When I first started testing generative search tools…   ← fabricated first-person experience
…In my experience, this transparency pushes content creators…
Original insight: Based on hands-on testing of AI-driven search tools…   ← it tested nothing

Author Bio: Revved Digital is a leading digital-marketing consultancy…   ← fabricated bio

Two things worth saying plainly about this exhibit. First, the body underneath the fabrication is competent — coherent, on-topic, properly footnoted. The engine can write. It just can't be trusted to write honestly about itself yet. Second, look at the sources it chose: revved.digital, a marketing blog, scored 54 on our own authority heuristic (.gov = 100, .edu = 95, vendor = 40). The receipt faithfully reported that 54. So the provenance machinery told the truth even while the prose didn't — which is, in a roundabout way, the system working: the scores are honest even when the author isn't.

What we actually learned

The plumbing is sound. Reasoning-model output budgets need headroom and truncation detection. Precondition guards have to agree with the matchers behind them. And — the one worth carrying out of this — attestation proves integrity, not honesty. A receipt that a piece of content hasn't been tampered with is not a receipt that the content was ever true. For a product built on trust, that distinction is the whole game, and we found it by watching our own tool cross the line.

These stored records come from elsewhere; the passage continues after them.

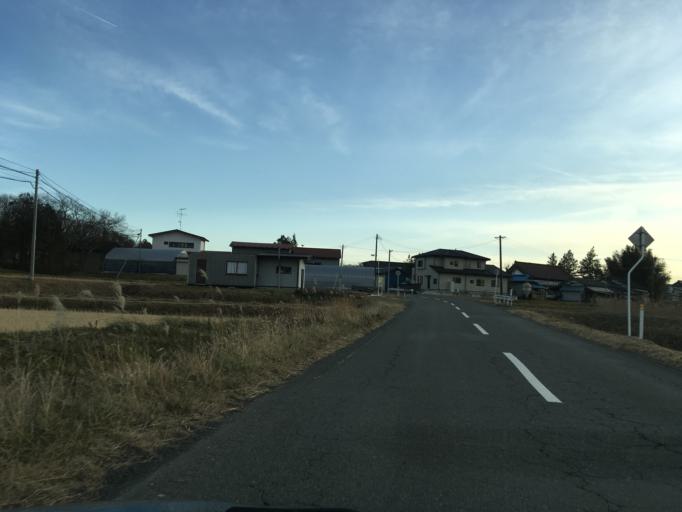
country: JP
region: Miyagi
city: Kogota
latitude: 38.6839
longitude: 141.0959
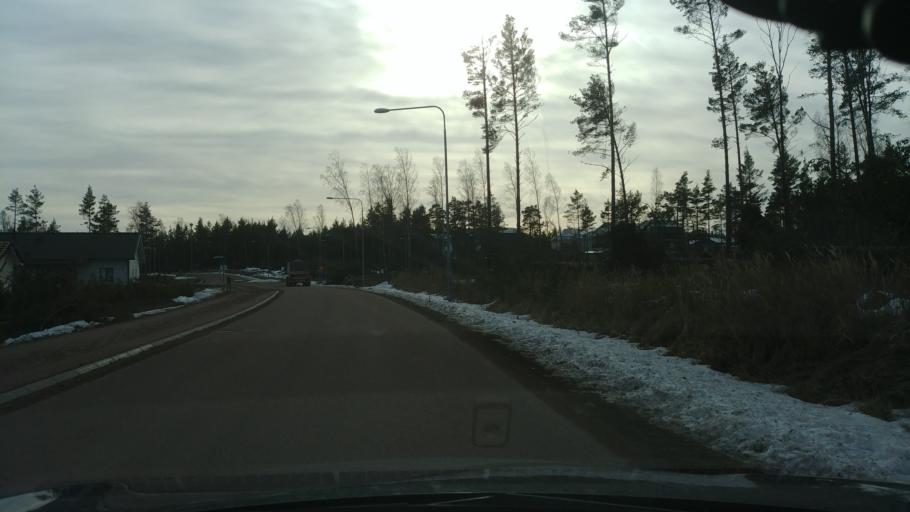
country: AX
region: Mariehamns stad
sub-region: Mariehamn
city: Mariehamn
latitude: 60.1013
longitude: 19.8928
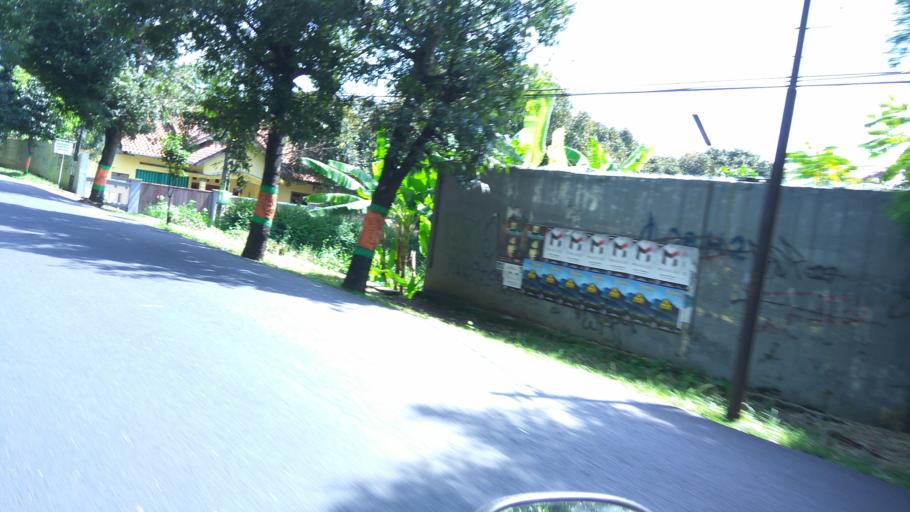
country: ID
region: Central Java
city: Ungaran
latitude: -7.1163
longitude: 110.4078
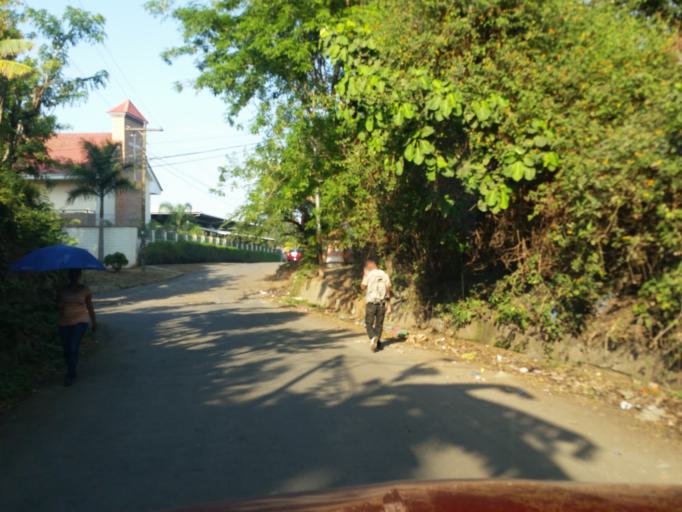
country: NI
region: Managua
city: Managua
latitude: 12.0816
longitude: -86.2332
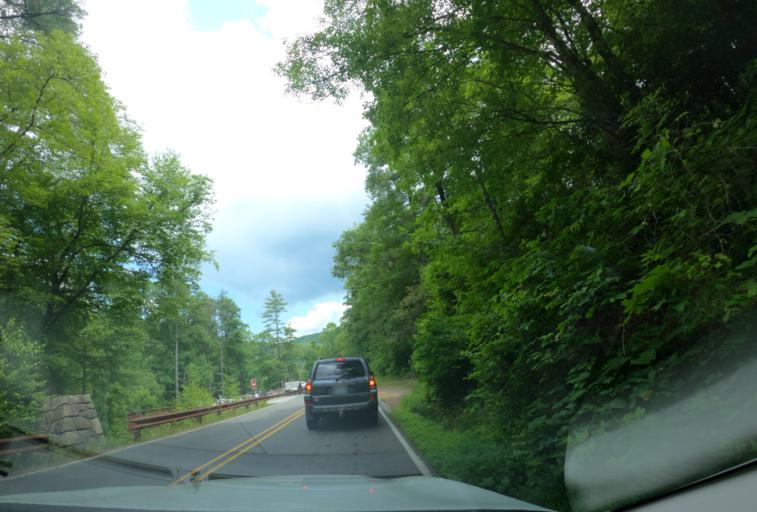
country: US
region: North Carolina
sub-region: Macon County
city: Franklin
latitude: 35.0676
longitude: -83.2382
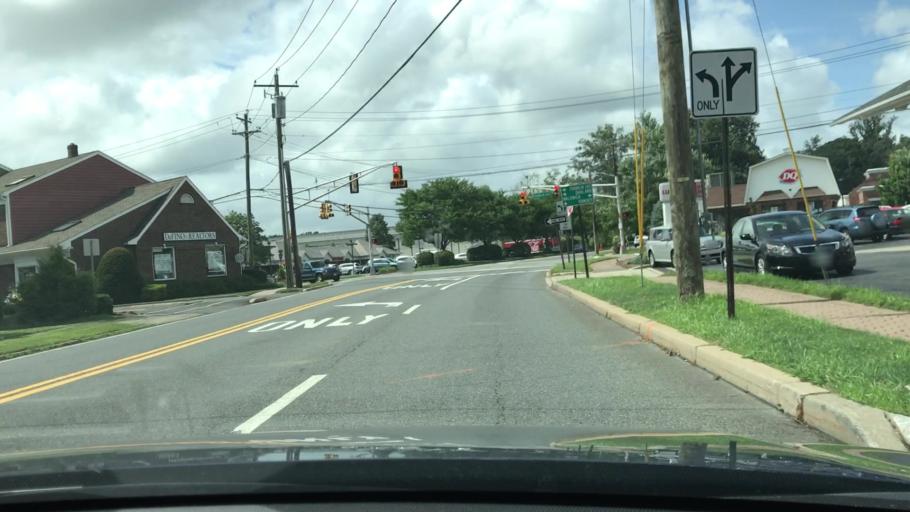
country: US
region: New Jersey
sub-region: Bergen County
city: Wyckoff
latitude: 41.0107
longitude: -74.1642
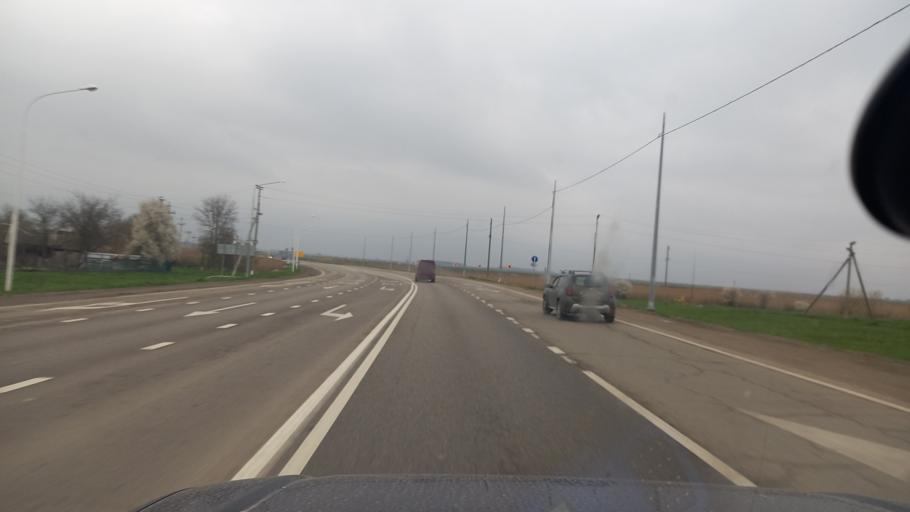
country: RU
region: Krasnodarskiy
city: Novomyshastovskaya
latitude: 45.1828
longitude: 38.5633
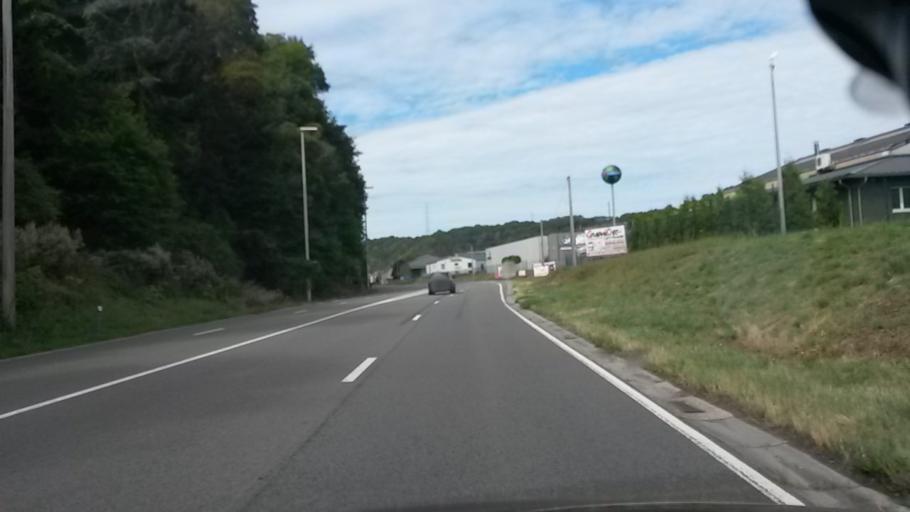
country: BE
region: Wallonia
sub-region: Province de Namur
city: Andenne
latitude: 50.4944
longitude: 5.0510
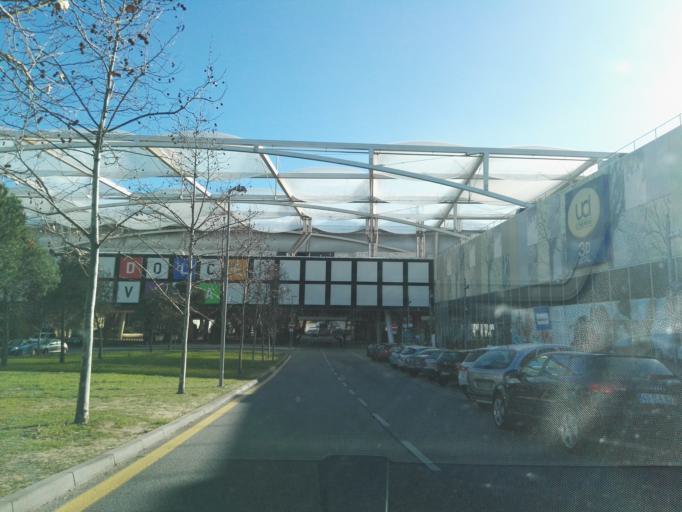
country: PT
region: Lisbon
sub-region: Odivelas
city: Famoes
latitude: 38.7781
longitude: -9.2210
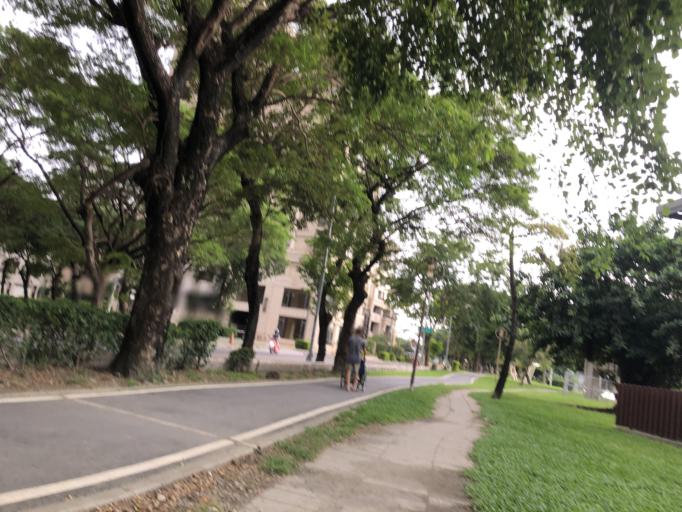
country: TW
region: Kaohsiung
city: Kaohsiung
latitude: 22.6880
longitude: 120.3007
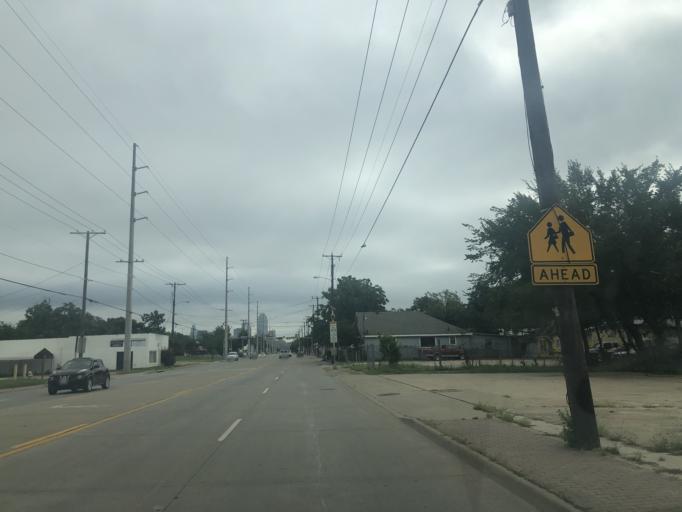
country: US
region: Texas
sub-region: Dallas County
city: Dallas
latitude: 32.7785
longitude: -96.8499
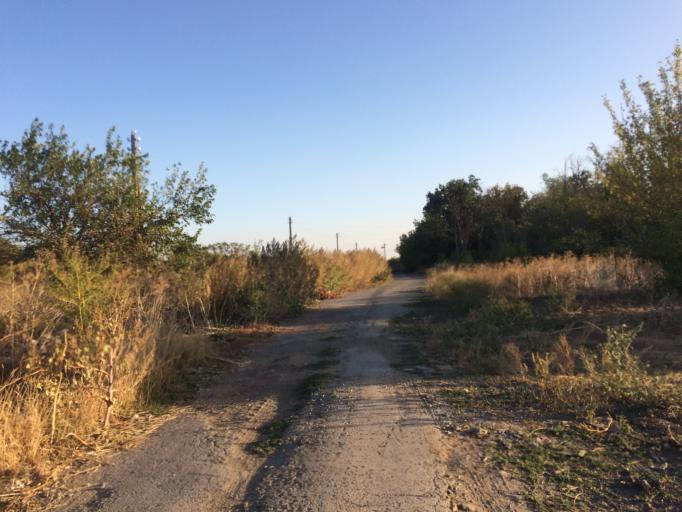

Three failures, three receipts — all real, all fixed or in flight. That's the receipt for this post.


Closing note — why this post is hand-written. We meant for the factory to write this. It can't yet, honestly — see failure three. So we wrote it ourselves and showed you the factory's raw attempt instead. When the fabrication fix ships and the drafter stops inventing authorship, we'll let it write the follow-up on a topic where its sources are genuinely authoritative — and we'll link both receipts so you can compare. Until then, the honest move is to tell you exactly what works, what doesn't, and which words were ours.